◆ **DATA**:
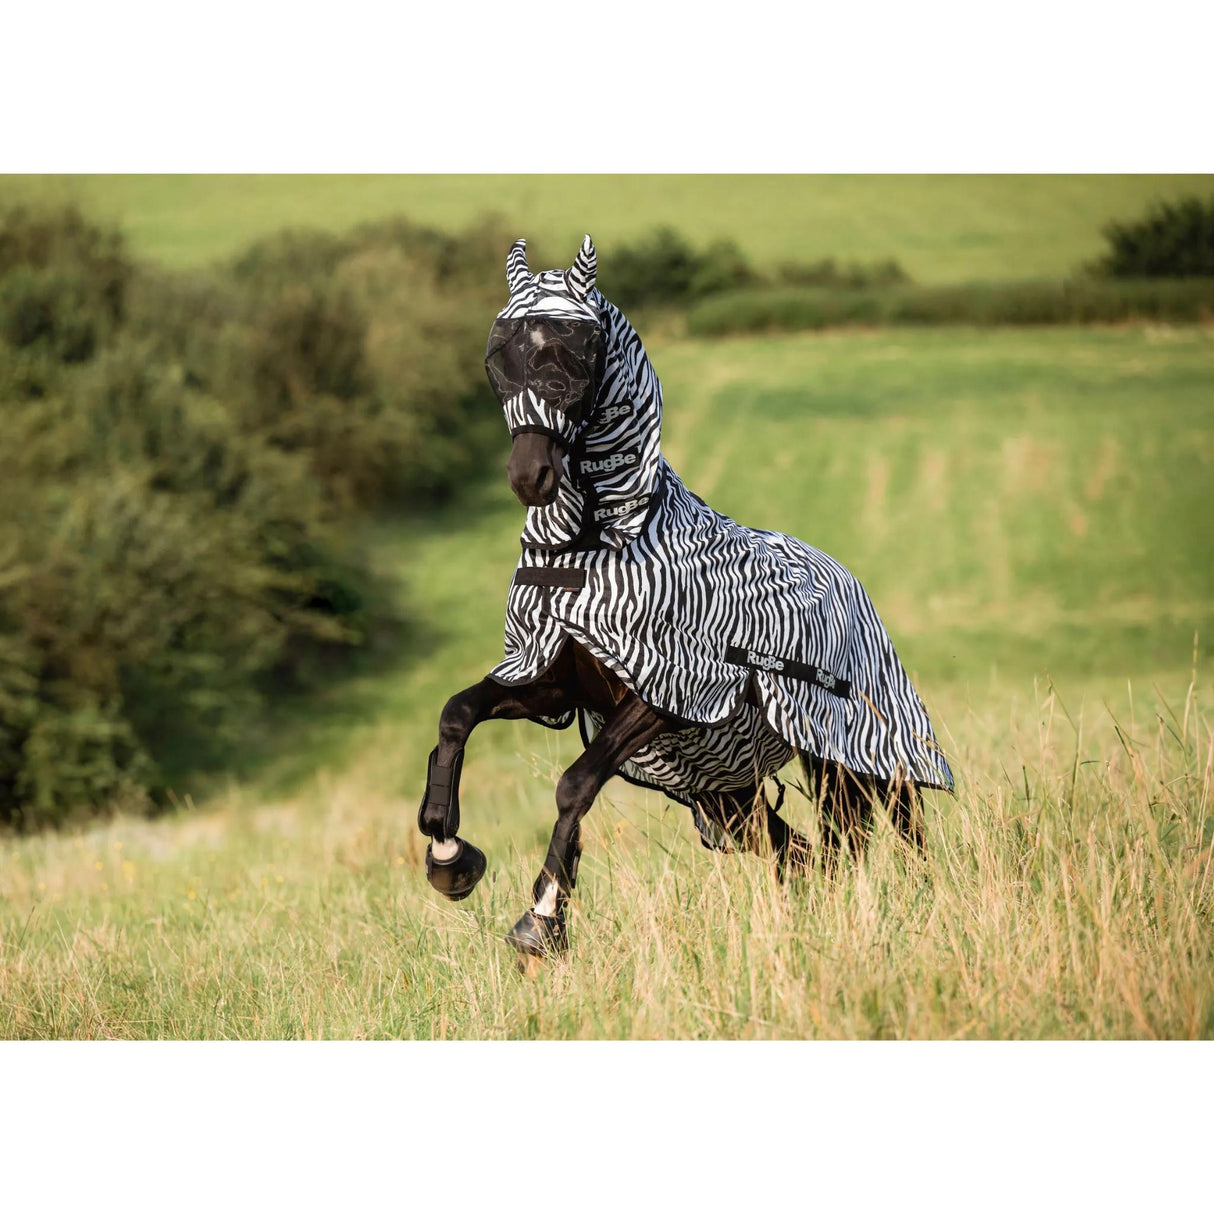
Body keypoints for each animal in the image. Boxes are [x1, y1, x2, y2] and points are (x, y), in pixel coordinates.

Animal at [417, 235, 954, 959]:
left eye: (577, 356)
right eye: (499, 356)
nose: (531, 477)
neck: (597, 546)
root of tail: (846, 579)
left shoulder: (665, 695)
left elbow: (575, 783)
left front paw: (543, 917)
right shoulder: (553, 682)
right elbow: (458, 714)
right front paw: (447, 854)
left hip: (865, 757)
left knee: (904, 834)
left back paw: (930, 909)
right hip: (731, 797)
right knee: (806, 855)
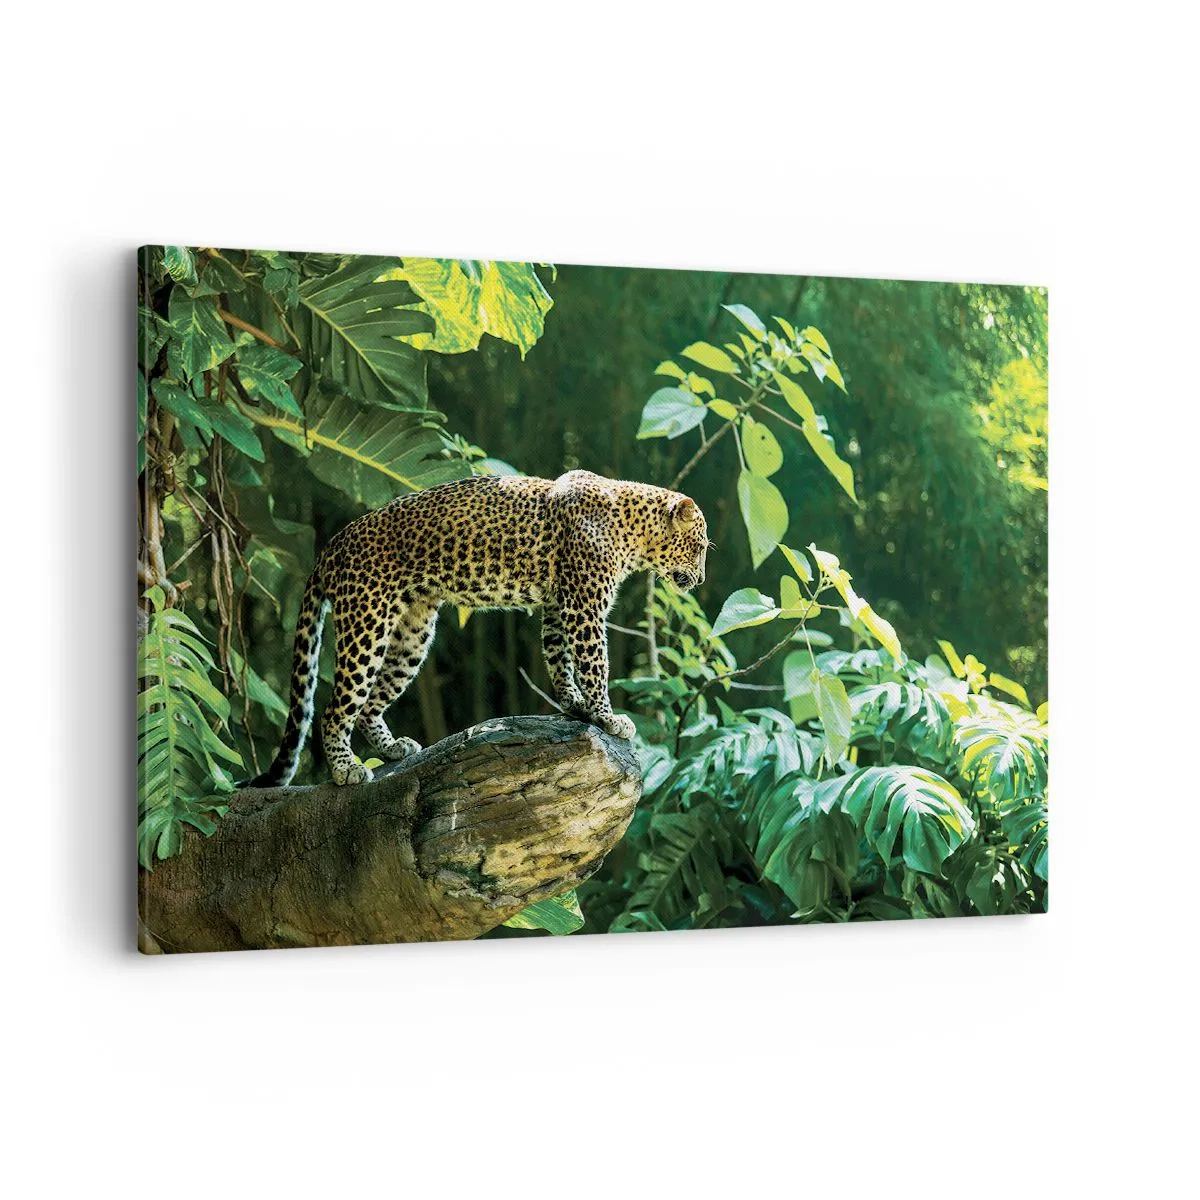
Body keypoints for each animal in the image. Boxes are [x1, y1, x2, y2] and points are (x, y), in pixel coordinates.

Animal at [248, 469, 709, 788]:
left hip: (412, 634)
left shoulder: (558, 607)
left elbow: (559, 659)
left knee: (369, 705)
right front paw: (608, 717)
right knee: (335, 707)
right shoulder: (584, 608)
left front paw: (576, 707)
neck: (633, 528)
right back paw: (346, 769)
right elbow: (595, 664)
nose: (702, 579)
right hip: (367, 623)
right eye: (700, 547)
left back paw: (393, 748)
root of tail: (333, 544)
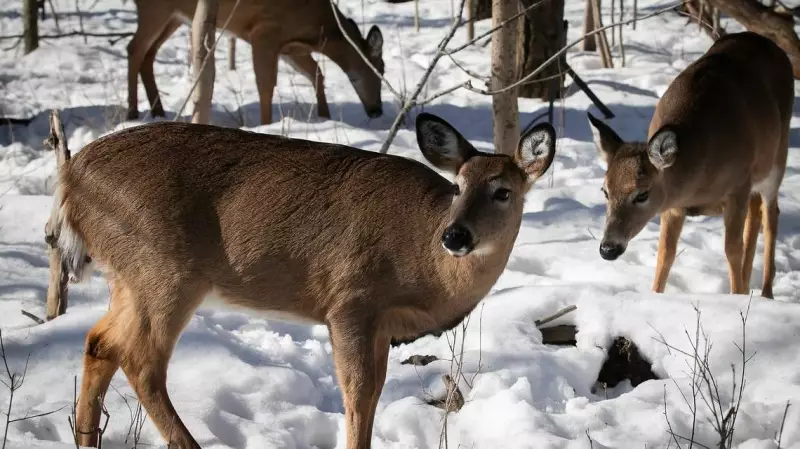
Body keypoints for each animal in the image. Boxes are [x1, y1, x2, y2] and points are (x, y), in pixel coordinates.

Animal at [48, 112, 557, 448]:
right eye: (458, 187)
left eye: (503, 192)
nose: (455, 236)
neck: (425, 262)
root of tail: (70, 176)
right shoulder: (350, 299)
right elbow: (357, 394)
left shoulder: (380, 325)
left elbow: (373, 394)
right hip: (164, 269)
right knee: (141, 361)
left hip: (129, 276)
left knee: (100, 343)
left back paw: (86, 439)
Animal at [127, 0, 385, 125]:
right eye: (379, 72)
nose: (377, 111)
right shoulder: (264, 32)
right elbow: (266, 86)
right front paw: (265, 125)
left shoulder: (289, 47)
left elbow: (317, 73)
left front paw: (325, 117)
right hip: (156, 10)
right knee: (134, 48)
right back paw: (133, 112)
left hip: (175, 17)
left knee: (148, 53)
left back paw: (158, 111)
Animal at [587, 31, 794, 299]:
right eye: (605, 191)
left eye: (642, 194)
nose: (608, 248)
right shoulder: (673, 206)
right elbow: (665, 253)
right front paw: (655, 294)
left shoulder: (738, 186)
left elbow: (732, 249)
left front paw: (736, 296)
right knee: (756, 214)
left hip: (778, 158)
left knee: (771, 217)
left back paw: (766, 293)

* * *

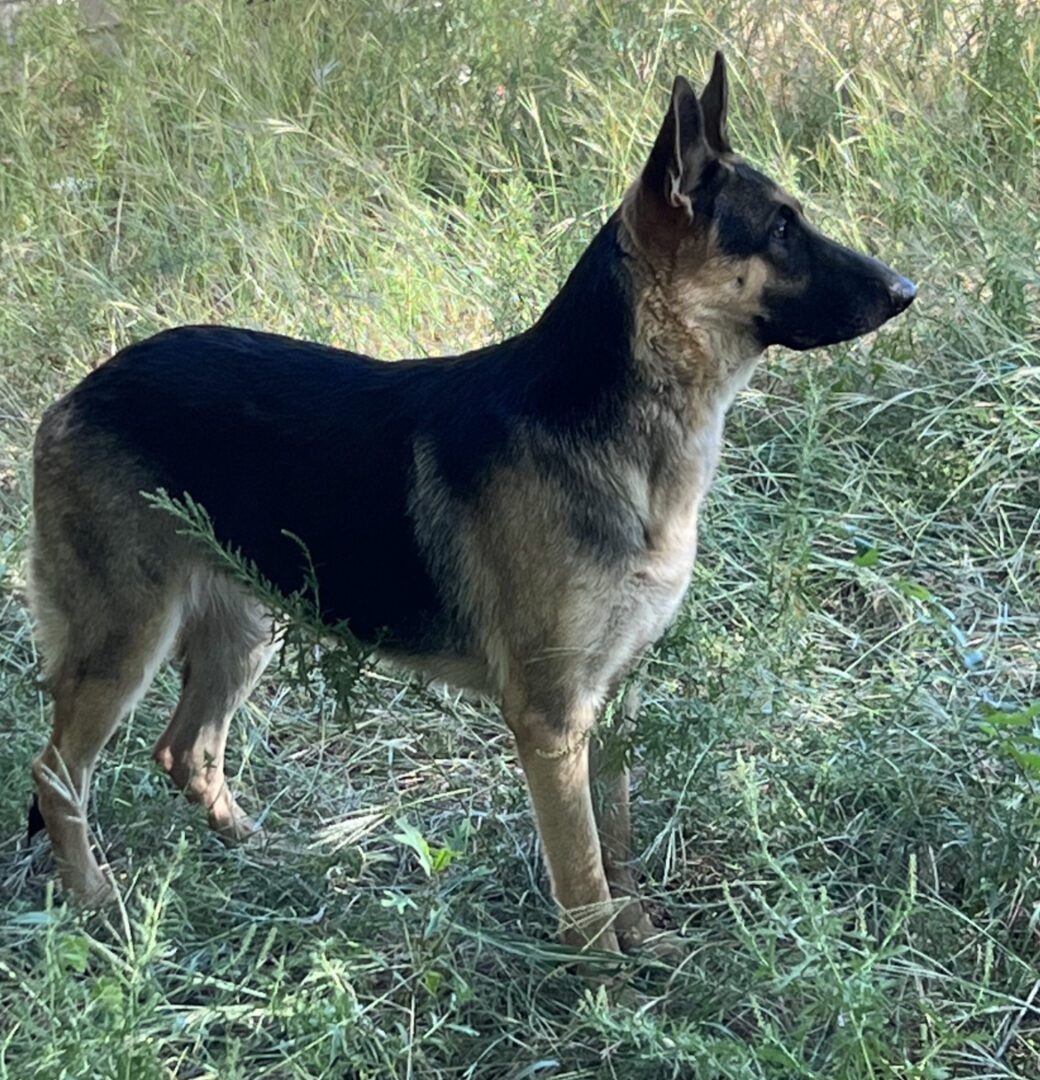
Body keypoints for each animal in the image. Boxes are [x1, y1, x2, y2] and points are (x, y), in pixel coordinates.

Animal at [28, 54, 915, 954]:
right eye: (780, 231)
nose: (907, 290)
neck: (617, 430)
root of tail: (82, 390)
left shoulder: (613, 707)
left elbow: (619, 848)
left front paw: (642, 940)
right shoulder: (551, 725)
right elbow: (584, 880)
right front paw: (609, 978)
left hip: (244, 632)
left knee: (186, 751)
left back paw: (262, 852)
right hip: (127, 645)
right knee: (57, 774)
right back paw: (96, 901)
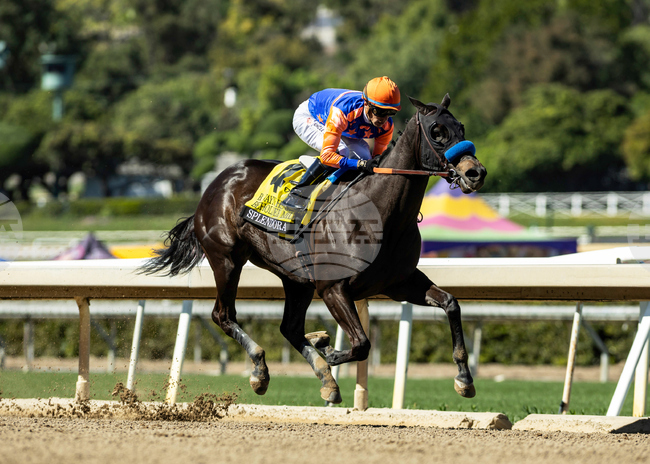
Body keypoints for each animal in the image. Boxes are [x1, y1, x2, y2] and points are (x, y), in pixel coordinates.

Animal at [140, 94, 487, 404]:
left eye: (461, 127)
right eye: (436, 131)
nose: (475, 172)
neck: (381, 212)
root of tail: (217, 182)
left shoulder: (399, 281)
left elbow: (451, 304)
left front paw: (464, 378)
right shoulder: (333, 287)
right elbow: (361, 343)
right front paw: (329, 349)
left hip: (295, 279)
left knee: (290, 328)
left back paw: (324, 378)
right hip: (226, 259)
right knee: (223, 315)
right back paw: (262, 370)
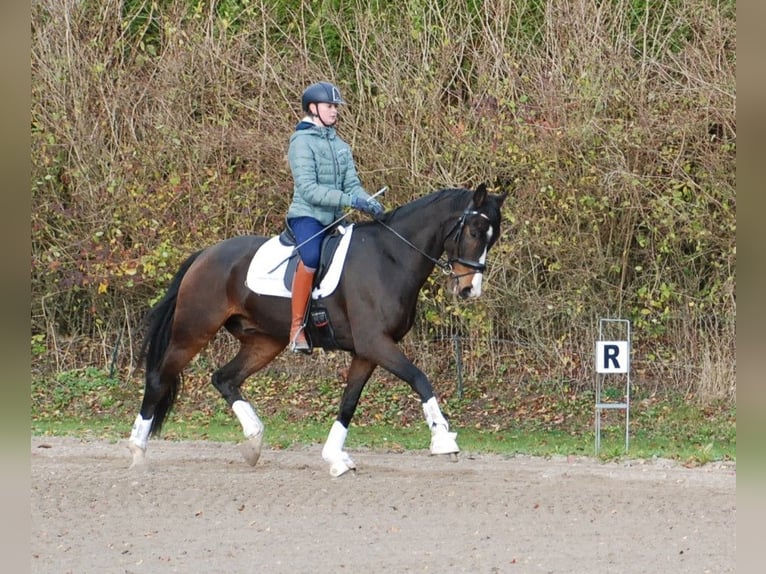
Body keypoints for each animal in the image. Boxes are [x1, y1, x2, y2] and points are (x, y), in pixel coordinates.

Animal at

* * *

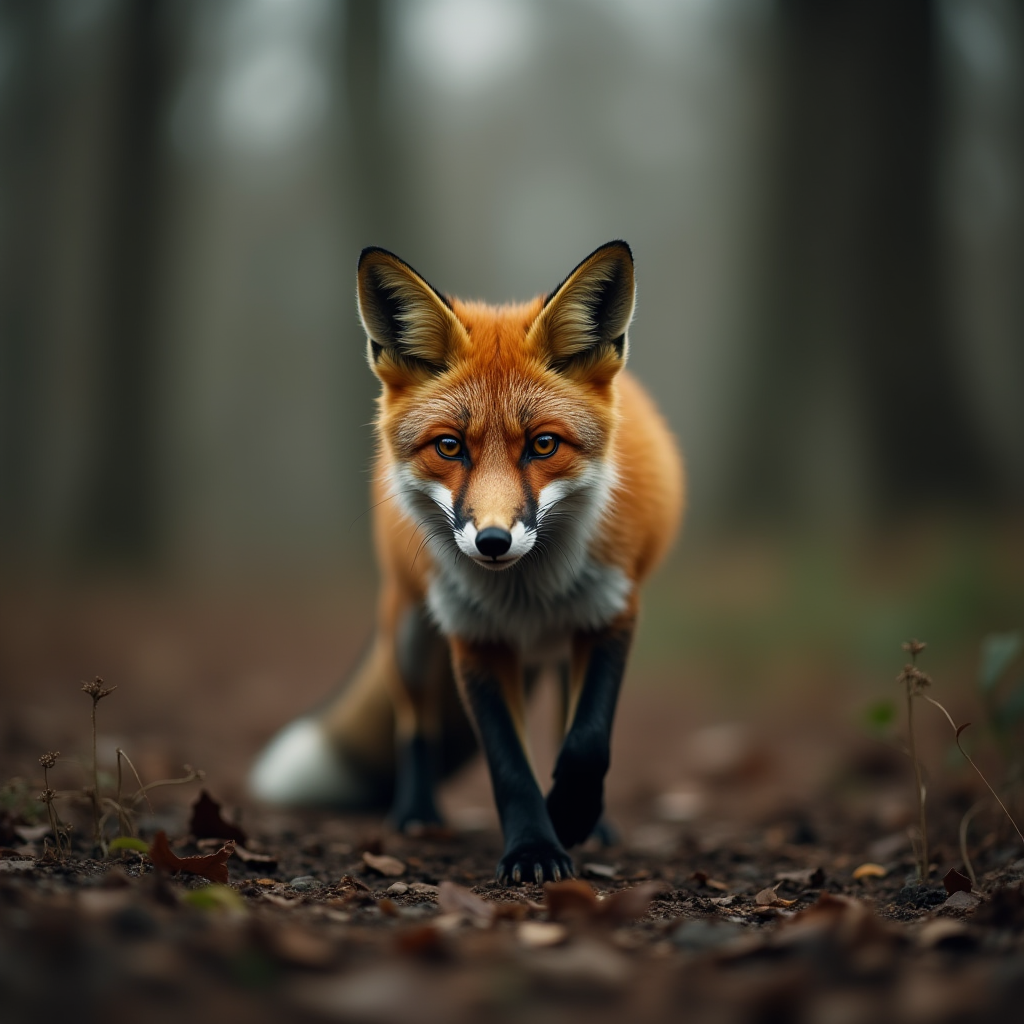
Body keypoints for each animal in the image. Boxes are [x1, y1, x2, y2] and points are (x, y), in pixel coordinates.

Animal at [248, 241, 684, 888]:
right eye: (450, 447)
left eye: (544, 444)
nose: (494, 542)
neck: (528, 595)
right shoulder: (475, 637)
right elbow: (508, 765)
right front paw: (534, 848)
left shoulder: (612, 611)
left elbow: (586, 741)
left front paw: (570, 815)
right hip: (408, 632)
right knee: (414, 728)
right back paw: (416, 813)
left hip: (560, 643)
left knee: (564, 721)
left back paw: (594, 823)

◆ **YOUR INSTRUCTIONS**:
Identify each line in the records above containing the word "tail"; copy those lines.

◆ **ANSWER FOR THIS EXERCISE**:
root of tail: (846, 579)
root of tail: (333, 544)
root of tail: (70, 176)
root of tail: (82, 390)
root of tail: (217, 182)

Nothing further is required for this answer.